Basel - Ein mutmaßlicher Dieb, der in naturhistorischen Museen in Deutschland, Österreich und der Schweiz Federn gestohlen und damit einen Millionenschaden angerichtet haben soll, steht laut Medien-Informationen demnächst vor Gericht. Die Basler Staatsanwaltschaft habe den verdächtigen 45-jährigen Schweizer wegen gewerbsmäßigen Diebstahls angeklagt, berichtete die Zeitung „Schweiz am Wochenende“. Der Prozess solle in drei Wochen beginnen.

Der Mann soll zwischen 2005 und 2012 in Museen in Basel, Bern, Neuenburg, Stuttgart, Frankfurt, Wien, München und Berlin Federn von Präparaten 167 sehr seltener Greifvogel-Arten gestohlen haben. Bei einer Hausdurchsuchung wurden bei ihm laut Zeitung 17 250 Federn sichergestellt. Die Staatsanwaltschaft geht von einem Sachschaden von sechs Millionen Franken (5,5 Millionen Euro) aus.

Der wissenschaftliche Verlust sei „unermesslich“, da von einigen Präparaten nun keine unbeschädigten Exemplare mehr existierten. Das Ziel des 45-Jährigen sei der Aufbau einer eigenen Sammlung mit Präparaten von fast allen Greifvogel-Arten der Welt gewesen, wie es in dem Bericht weiter hieß.

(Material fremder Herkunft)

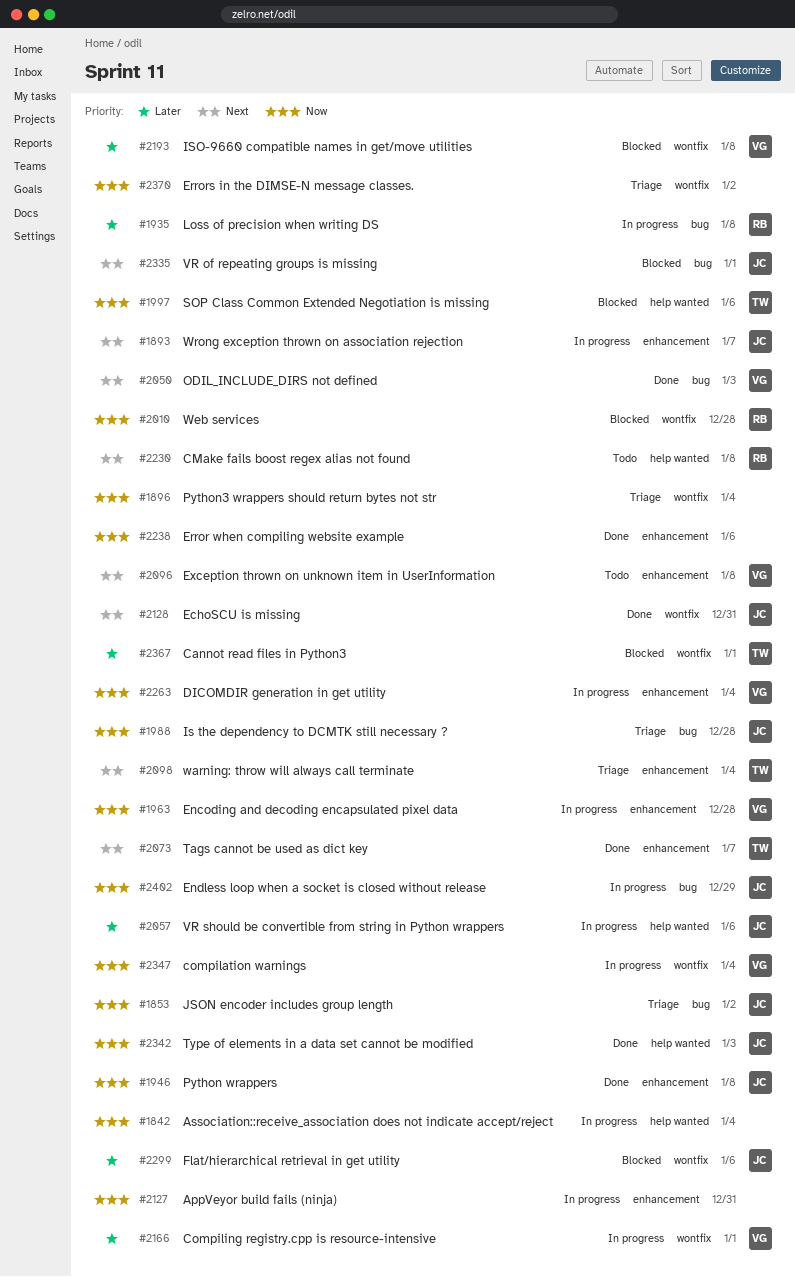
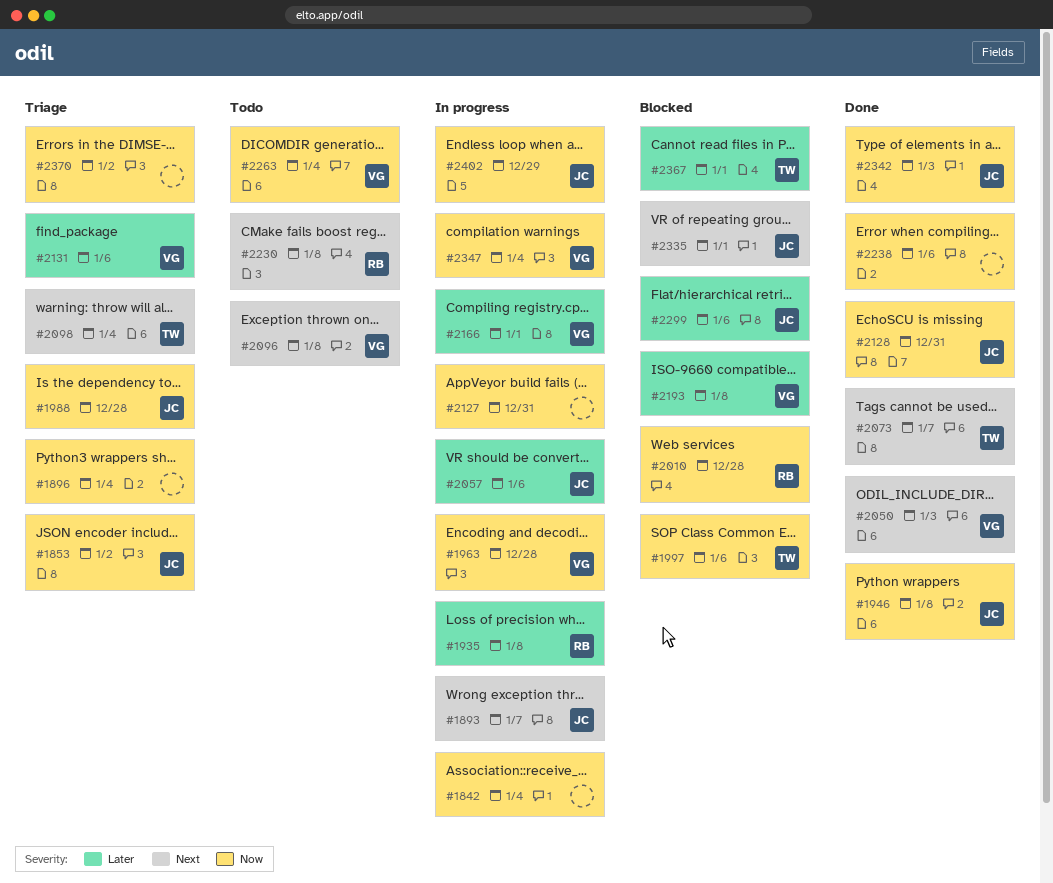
#2128, priority: Next -> Now
#2131: none -> present
#2263, status: In progress -> Todo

Der Mann hatte sich demnach unter dem Vorwand einer wissenschaftlichen Anfrage und durch sein beeindruckendes Fachwissen Zugang zu den nicht-öffentlichen Sammlungsräumen erschlichen. Die Kuratoren der Museen seien von ihm beeindruckt gewesen und hätten ihn im guten Glauben unbeaufsichtigt gelassen, schreibt das Blatt weiter. Der Diebeszug fiel 2012 zuerst in Berlin auf. Inzwischen haben die Museen nach Recherchen der Zeitung ihre Sicherheitsvorschriften verschärft und überprüfen auch fachkundige wirkende Personen genauer.